Too much for one person?
The state also is institutionalizing fewer children who are troubled -- kids like the one mentored by Redford Township foster mom Judy Bradley-Parsons.
A ward of the state since age 2, the boy went though a succession of foster homes and a failed adoption before the state Department of Human Services placed him in a private residential treatment center when he was 4. He's been institutionalized for the past six years, but visits Bradley-Parsons' home on holidays and occasional weekends.
"His needs are so great one person could not possibly take care of him," Bradley-Parsons said of the child, who suffers from extreme hyperactivity, psychosis and severe behavioral problems.
Many private institutions for children with mental, emotional or behavioral problems say they are getting fewer referrals from the state to treat foster children or kids who have been abused or neglected. The 172-year-old Children's Home of Detroit blamed the decline in state referrals for the decision to close down last month. "The problem we've seen is that even in cases where there is a demonstrated need for the kind of intense treatment residential allows, there is a reluctance to use it," said Barbara MacKenzie, regional director for Lutheran Child and Family Service in Metro Detroit.
"They either receive no services at all, they end up on the street, they end up in foster placements that are no good for them, or they end up in the juvenile justice system, which is hugely more expensive," Snyder said.
But state officials say children with such problems can succeed in a family or a foster home if support services -- like intensive outpatient therapy and family counseling -- are made available.
"We ... want to keep kids in community settings if at all possible," said Mary Chaliman, manager of the state Department of Human Services Foster Care Office. "We don't want kids growing up in residential treatment centers."
Cost for residential care high
Residential treatment is expensive, and some child advocates argue that with few exceptions, the money could be better spent providing intense monitoring and services to children in their own homes and communities.

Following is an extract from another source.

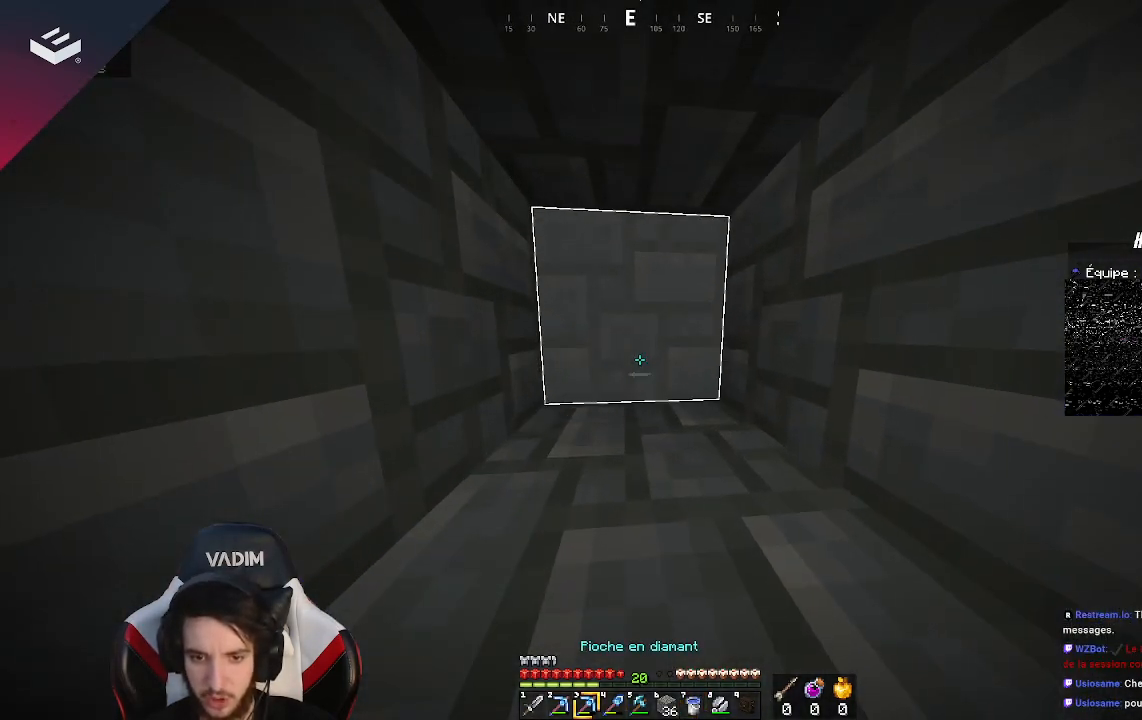
{"keys": ["w"], "mouse": ["left"], "events": [[333, "mouse_left", "down"], [500, "w", "down"]]}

"At a time when Michigan has to spend every dollar they can get on what works, it's a shame to throw money away," said Richard Wexler, executive director of the Alexandria, Va.-based National Coalition for Child Protection Reform. "There's no magic to putting them behind a fence in an institution. When you provide the birth parents or the foster parents with all the help they need, they do fine."

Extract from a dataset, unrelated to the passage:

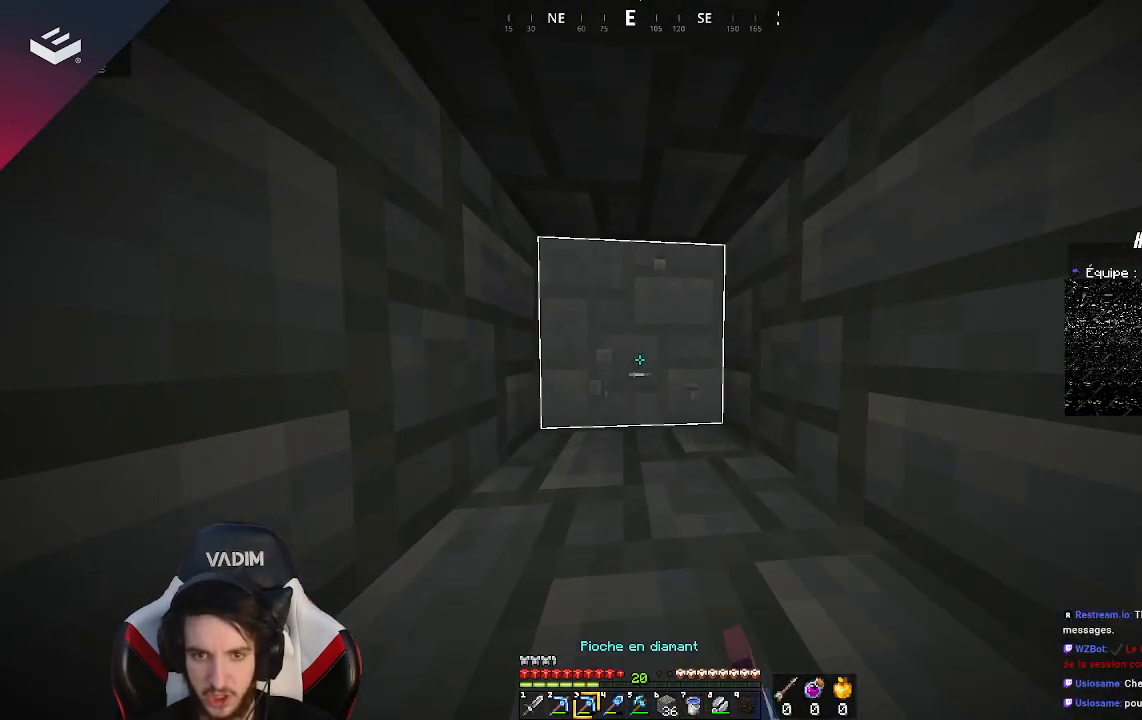
{"keys": ["w"], "mouse": ["left"], "events": []}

The state pays privately run institutions a per diem rate that can range from $132 to $175 or more per child. Michigan's state-run centers for juvenile delinquents are much more expensive.

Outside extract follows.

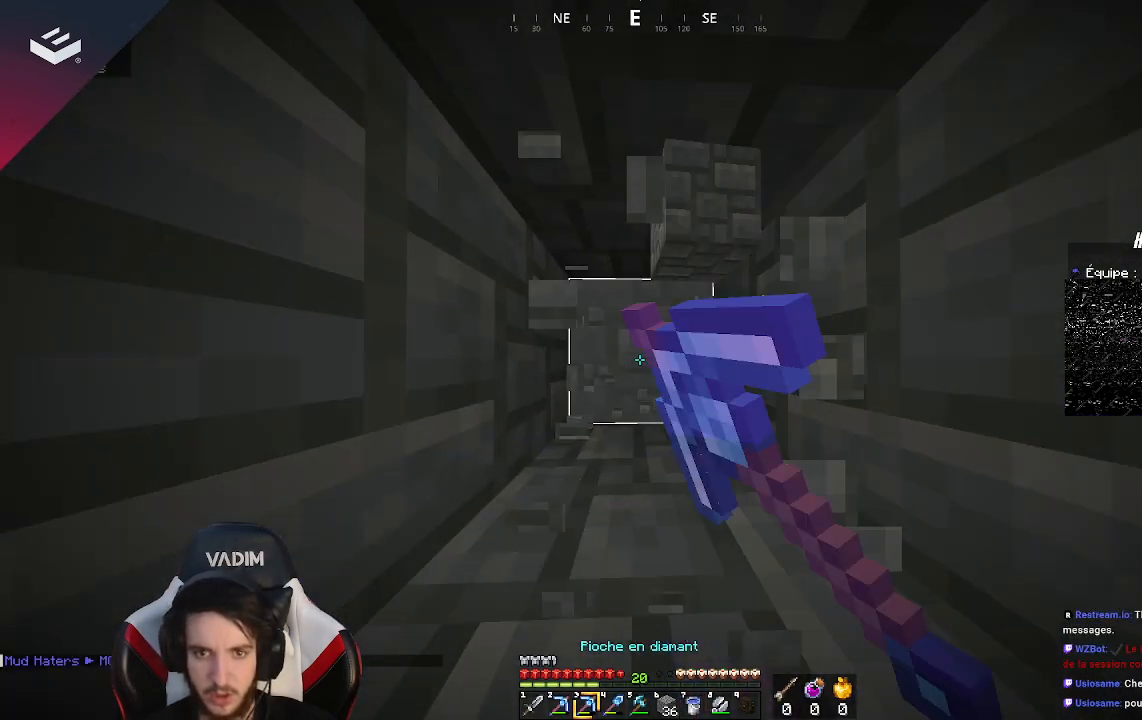
{"keys": ["w"], "mouse": ["left"], "events": []}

It costs roughly $560 per day to treat a child at the W.J. Maxey Training School in Whitmore Lake, which has a $17 million annual budget but just 59 boys in residence, according to Evans. Likewise, fewer than 40 kids remain at Bay Pines, Nokomis Challenge Center and Shawono Center -- which each cost $4 million to $4.5 million annually to keep open.
The kids who remain at state-run juvenile facilities are the most serious juvenile offenders, Evans noted. Experts say private facilities, whether they treat delinquents or children who are troubled, need to retool their programs to catch up with changing trends. Some in Michigan already are.
Lutheran Child and Family Service is exploring how better to use its campus at Boys and Girls Republic, its 80-bed residential treatment center for abused and neglected kids in Farmington Hills, since many of its beds are empty, MacKenzie said. And Camp Highfields in Onondaga has shortened its program for juvenile delinquents to roughly six to eight months.